**PROBLEM REQUIREMENTS**
Although the records include pictures, print only the rest, exactly as written.

[Transcribed page contents]
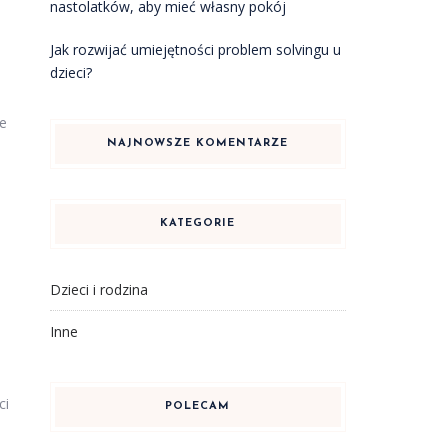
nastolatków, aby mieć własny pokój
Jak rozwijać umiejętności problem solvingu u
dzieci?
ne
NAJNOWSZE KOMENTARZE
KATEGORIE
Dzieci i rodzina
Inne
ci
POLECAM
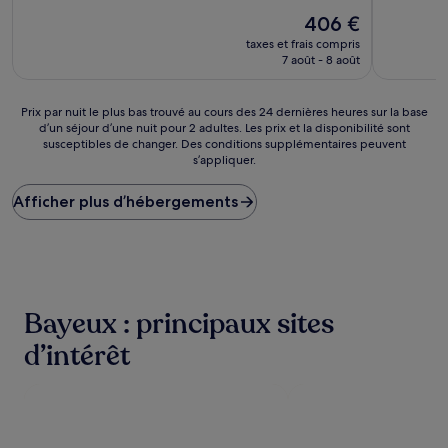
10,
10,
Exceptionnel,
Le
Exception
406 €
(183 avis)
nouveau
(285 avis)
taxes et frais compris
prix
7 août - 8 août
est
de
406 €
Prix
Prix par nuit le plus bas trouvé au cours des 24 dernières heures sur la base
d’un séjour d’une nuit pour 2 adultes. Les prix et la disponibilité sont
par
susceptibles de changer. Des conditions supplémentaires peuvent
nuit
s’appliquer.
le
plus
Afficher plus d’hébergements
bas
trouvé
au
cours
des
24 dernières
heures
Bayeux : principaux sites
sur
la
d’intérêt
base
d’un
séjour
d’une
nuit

**TASK OUTPUT**
nastolatków, aby mieć własny pokój
Jak rozwijać umiejętności problem solvingu u
dzieci?
ne
NAJNOWSZE KOMENTARZE
KATEGORIE
Dzieci i rodzina
Inne
ci
POLECAM
10,
10,
Exceptionnel,
Le
Exception
406 €
(183 avis)
nouveau
(285 avis)
taxes et frais compris
prix
7 août - 8 août
est
de
406 €
Prix
Prix par nuit le plus bas trouvé au cours des 24 dernières heures sur la base
d’un séjour d’une nuit pour 2 adultes. Les prix et la disponibilité sont
par
susceptibles de changer. Des conditions supplémentaires peuvent
nuit
s’appliquer.
le
plus
Afficher plus d’hébergements
bas
trouvé
au
cours
des
24 dernières
heures
Bayeux : principaux sites
sur
la
d’intérêt
base
d’un
séjour
d’une
nuit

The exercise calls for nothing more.